Question:
My wife and I are getting a divorce and I was wondering what steps I should take to protect myself and my credit. We have two cars (one paid off and one still being paid on), two joint credit cards, two bank accounts with both of our names on each (but each of us only uses our own), and we are making payments on a washer and dryer. We have a town house that we share with her family that is under our names along with her sister and brother in law. I will be moving out an get an apartment on my own. Suggestions?
Answers:
I've been in banking and the financial advice business for almost 15 years. There are many life changing events that can send otherwise credit-responsible people into a quick spiral downwards ... divorce, illness and job loss are the main three. People can usually get another job. Hopefully recover from an illness or plan with good insurance. Maybe some smart savings and investments to help with both of those. A nasty divorce can ruin both parties - quickly and in my experience, senselessly.
At a first glance, your situation looks fairly straight forward.
First, big picture: as much as possible, get along - don't squable over minor amounts ... if when all the numbers sort themselves out you end up with 51% of the debt, and that won't serious affect your life - accept it. You'll pay way more to a lawyer in trying to negotiate the figure more.
Second, specifics:
(i) detach yourselves from each others bank and credit card accounts immediately. Like yesterday. One party takes a fit and runs up the cards ... then gets the benefit of splitting that debt in half. Seen it - often. Approach the respective bank and/or credit card issuer - the policies and procedures to do this are clearly laid out.

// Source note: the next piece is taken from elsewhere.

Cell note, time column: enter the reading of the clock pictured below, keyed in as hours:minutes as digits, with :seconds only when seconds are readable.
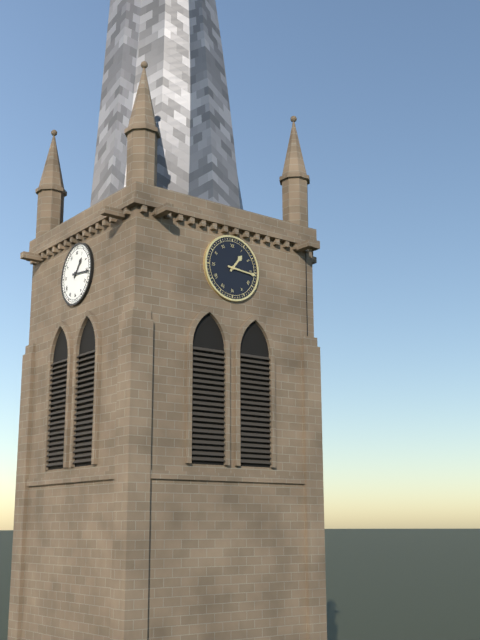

(ii) you likely have some equity owed to you on that house. Its fair to include that equity into the figuring out how to sort out your combined debts.
(iii) when the dust settles, each of you approach your bank for a loan to consolidate your share of the debt. It is a simple way to separate the debts into one easy to understand structure.
Don't get swept up in the "I can win" fever. Nobody wins except the lawyers in a nasty divorce.
Good luck.
Go seek Legal Advice!
Now my answer is strictly based upon your question, how to protect your credit. The legalities surrounding my answer is another issue you'll want to discuss with your divorce attorney.
1) Close and pay off all joint charge/credit cards.
2) Refinace the townhouse and car(s) into one of your names (prefeably whomever is keeping each respectively).
3) Close any joint bank accounts you have and split the money...but this works better if you do this together.
4) Reopen your own charge/credit cards in your name only.